**Passage provided**
*** Begin section ***

In view of the revealed injunctions in the Shree
Bhagavadgita Mahatma Gandhi’s dream that all distinctions of
castes and creed must disappear and man must be known by his
action, to whatever caste he may belong, has been realised
to some extent and necessary provisions to this effect have
been made in the Constitution in order to safeguard the
interests of the backward classes and members of the members
of the scheduled castes and scheduled tribes and perhaps,
let us hope, a day comes when the distinction between caste
and creed disappears completely.

One of the most puzzling question that arises in this
case is:

‘Is membership in a caste or tribe to be
determined solely by birth or by allegiance or by the
opinion of its members or of the neighbourhood? Does
one lose his caste on conversion or by ex-communication
?

184

The decisions to which we would we would refer
hereafter have thrown flood of light on these questions and
the generally accepted view seems to be the one which has
been laid down in Charlotte Abraham and Daniel Vincent
Abraham v. Francis Abraham(1) where the Privy Council
observed thus:

“It is plain that no rule as to such use and enjoyment,
which the ancestors may voluntarily have imposed on
themselves, could be of compulsory obligation on a
descendant of theirs; acquiring his own wealth. If a
Hindoo in an undivided family may keep his own sole
acquisitions separate, as he undoubtedly may, a
fortiori a Christian may do the same ….If the spirit
of an adopted religion improves those who become
converts to it, and they reject, from conscience,
customs to which their first converted ancestors
adhered, must the abandoned usages be treated by assort
of fictio Juris as still the enduring customs of the
family.”

*** End section ***

**Information**
*** Begin section ***

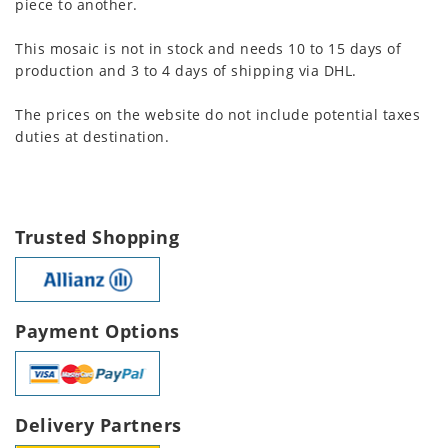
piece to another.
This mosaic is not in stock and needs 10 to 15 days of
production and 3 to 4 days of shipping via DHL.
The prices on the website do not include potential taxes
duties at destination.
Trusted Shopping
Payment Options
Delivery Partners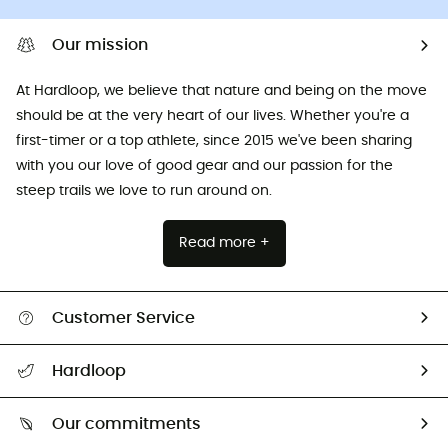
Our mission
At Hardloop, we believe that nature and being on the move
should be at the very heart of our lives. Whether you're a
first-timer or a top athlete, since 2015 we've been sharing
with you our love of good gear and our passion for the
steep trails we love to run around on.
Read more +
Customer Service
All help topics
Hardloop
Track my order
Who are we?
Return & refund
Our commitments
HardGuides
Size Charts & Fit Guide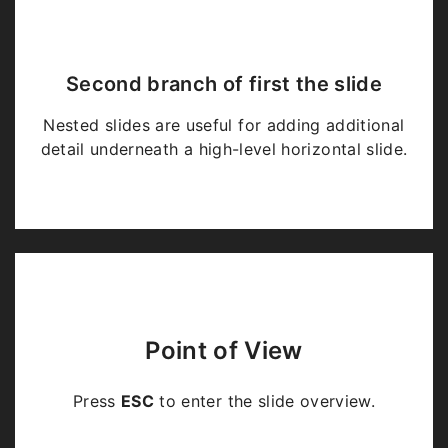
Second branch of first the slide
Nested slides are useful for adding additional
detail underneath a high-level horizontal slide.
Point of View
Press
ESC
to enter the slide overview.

*** End section ***

**Activity 1**
Using the passage on caste membership, answer each question below on its own line, marked (a), (b), (c):
(a) Whose dream does the passage say has been realized to some extent?
(b) Whose interests are the provisions in the Constitution meant to safeguard?
(c) Which body made the observation quoted in Charlotte Abraham and Daniel Vincent Abraham v. Francis Abraham?
**Activity 2**
Restate the paragraph of the passage on caste membership that begins "In view of the revealed injunctions" as a short bulleted list, keeping its main facts.
**Activity 3**
Carry the passage on caste membership forward from the point where it stops, with the next few sentences.

**Task output 1**
(a) Mahatma Gandhi's dream that all distinctions of caste and creed must disappear and that a person must be known by his actions.
(b) The interests of the backward classes and of members of the scheduled castes and scheduled tribes.
(c) The Privy Council.

**Task output 2**
- Given the injunctions in the Shree Bhagavadgita, Mahatma Gandhi's dream has been realized to some extent: all distinctions of caste and creed should disappear, and a person should be known by his actions, whatever his caste.
- The Constitution contains provisions to this effect, which safeguard the interests of the backward classes and of members of the scheduled castes and scheduled tribes.
- The hope is that a day will come when the distinction between caste and creed disappears completely.

**Task output 3**
So far as this Court is concerned, these questions were
clearly answered in Chaturbhuj Vithaldas Jasani v. Moreshwar
Parashram & Ors.,
(2) (hereinafter referred to as ‘Jasani’s,
case’ where a triple test was laid down thus:

“Looked at from the secular point of view, there are
three factors which have to be considered:
(1) the reactions of the old body, (2) the intentions
of the individual himself and (3) the rules of the new
order. If the old order is tolerant of the new faith
and sees no reason to outcaste or ex-communicate the
convert and the individual himself desires and intends
to retain his old social and political ties, the
conversion is only nominal for all practical purposes
and when we have to consider the legal and political
rights of the old body the views of the new faith
hardly matter…On the other hand, if the convert has
shown by his conduct and dealings that his break from
the old order is so complete and final that he no
longer regards himself as a member of the old body and
there is reconversion and readmittance to the old fold,
it would be wrong to hold that he can nevertheless
claim temporal privileges and political advanta-

185

ges which are special to the old order…. The only
modification here is that it is not only his choice
which must be taken into account but also the views of
the body whose religious tenets he has renounced,
because here the right we are considering is the right
of the old body, the right conferred on it as a special
privilege to send a member of its own fold to
Parliament.”

The observations cited above give the general test that
can be applied in judging the question as to when a Hindu on
conversion loses his caste. Although the test laid down by
this case is fully supported by the original text of Hindu
Law, it does not in so many words answer the other side of
the picture, viz., if a Hindu after conversion to another
religion is reconverted to his original fold, could his
caste revive ? In fact, the case cited above was not a case
of conversion from one religion to another religion or from
one sect to another sect. By and large, the test laid down
in that case can be usefully applied with alterations and
modifications to suit the facts of a particular case in
judging the question whether on conversion the caste is
completely lost.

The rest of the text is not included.